At this point, I'll definitely have to terminate the vote early, since due to the rule change, one story has been removed, and thus deemed ineligible. I'm going to need a mod ruling on the second entry before I deem this competition victorless.
I've only read part of Lake Hiawatha so far. Perhaps the good lieutenant could tell us if there's any underage to watch for.
I removed my own, as a mod and as someone who doesn't want to see the site fried by small minds at the host. I dug the scalpel deep, partly in anger at the situation. But I have no intention of being so ruthless with anyone else, so if he tells us the story is clean, I'm not going to rush out and try to prove him wrong.
That's a hard one to answer. The plot of the story is about a detective and a gangster taking down a child sex trafficking ring. Through the course of the investigation, they find tons of evidence and events that happen either in the background or off-camera. Quick mentions of things that they're investigating but nothing to very little in descriptions. If I were shooting this as a movie, those would shot around or implied but nothing happening on screen. There are two events that occur with victims under 18 but I'm pretty sure the scenes themselves do not list specific ages. The investigation takes place years after the events, and that can be hand-waved a little.

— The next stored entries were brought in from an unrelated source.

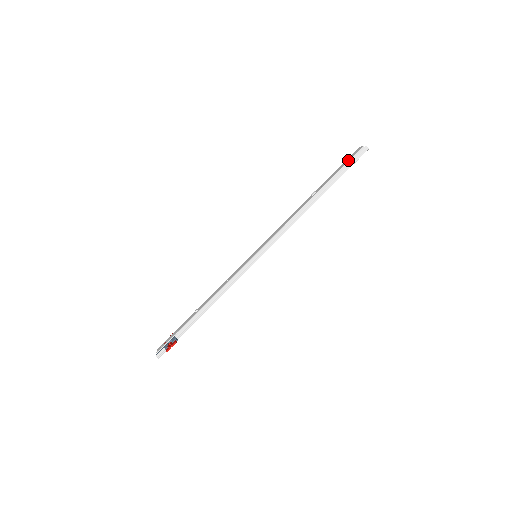
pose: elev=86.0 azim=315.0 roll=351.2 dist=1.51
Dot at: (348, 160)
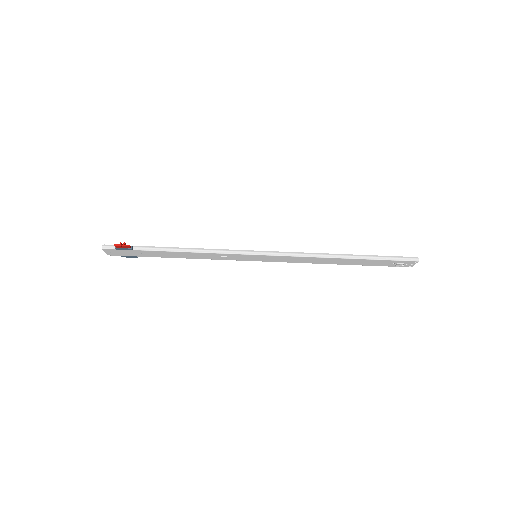
Dot at: occluded
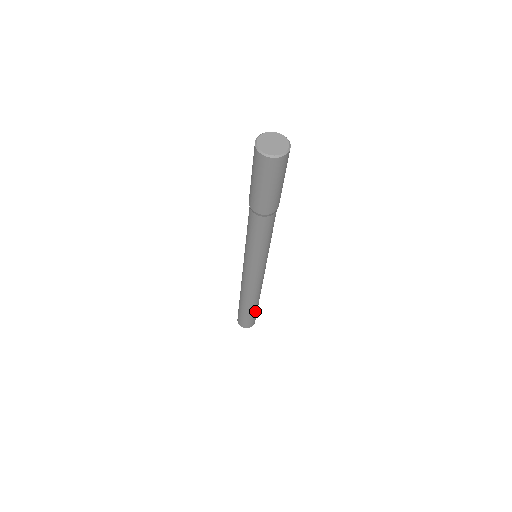
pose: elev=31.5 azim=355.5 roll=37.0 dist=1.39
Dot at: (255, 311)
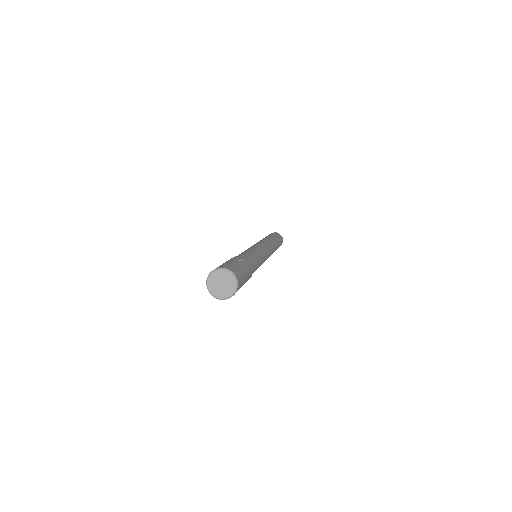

I'm fine with calling the contest a wash at this point. Really pissed off because I've written what should be my masterpiece. I busted out an entire television season in one month. I wrote some of the best stuff of my life, telling a story that I've been thinking about ever since I accidentally named a character with the same last name as another character, then said 'oh shit, I can make this work'. This contest finally gave the kick in the ass I needed to write this.

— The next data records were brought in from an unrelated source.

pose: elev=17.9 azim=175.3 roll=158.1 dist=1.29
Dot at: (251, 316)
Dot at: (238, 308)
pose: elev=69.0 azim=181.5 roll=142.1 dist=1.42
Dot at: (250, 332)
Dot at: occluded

And the stuff I'm working on that hasn't been posted, the UA stuff is implied or background. There's two scenes where it's either background or the action cuts away before hand. One scene involves our stalwart detectives called to a crime scene where a murder took place. The killers raided the house, put a video of what he did "with the church", then proceeded to slice and dice the perpetrator. In the other, a judge finds out the hard way why not to trust hookers sent over from a church running the largest UA sex trafficking ring on the east coast. None of that needs to be seen on camera.